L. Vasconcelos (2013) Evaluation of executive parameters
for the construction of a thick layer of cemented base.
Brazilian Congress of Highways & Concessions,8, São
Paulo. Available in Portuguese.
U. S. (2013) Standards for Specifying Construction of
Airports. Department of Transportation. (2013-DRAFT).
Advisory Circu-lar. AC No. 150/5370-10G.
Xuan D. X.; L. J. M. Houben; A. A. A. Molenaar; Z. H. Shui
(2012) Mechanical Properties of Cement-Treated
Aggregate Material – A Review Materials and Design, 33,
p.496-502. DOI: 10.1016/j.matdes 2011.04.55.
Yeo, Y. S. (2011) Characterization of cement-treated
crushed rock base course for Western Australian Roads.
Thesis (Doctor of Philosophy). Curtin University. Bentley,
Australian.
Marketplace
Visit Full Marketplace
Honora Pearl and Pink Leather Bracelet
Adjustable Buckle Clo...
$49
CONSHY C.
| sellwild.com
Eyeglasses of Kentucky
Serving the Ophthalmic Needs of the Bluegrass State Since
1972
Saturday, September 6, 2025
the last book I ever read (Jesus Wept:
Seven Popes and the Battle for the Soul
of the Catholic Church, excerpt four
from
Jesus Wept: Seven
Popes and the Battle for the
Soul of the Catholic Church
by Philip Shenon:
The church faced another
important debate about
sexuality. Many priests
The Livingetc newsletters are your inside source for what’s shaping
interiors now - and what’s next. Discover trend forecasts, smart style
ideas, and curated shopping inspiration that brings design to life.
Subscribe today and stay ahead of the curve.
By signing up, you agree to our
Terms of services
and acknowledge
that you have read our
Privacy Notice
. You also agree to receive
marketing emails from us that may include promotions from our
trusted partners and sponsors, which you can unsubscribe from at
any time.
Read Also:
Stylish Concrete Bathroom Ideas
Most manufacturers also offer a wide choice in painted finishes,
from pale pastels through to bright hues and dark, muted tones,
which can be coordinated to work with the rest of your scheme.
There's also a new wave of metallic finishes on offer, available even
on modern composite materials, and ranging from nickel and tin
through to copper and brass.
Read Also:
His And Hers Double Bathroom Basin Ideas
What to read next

######

> [WORK ITEM] Please find each line in the records above that contains the word "finishes", and copy every such line in full.

> [RESPONSE AREA]
Most manufacturers also offer a wide choice in painted finishes,
There's also a new wave of metallic finishes on offer, available even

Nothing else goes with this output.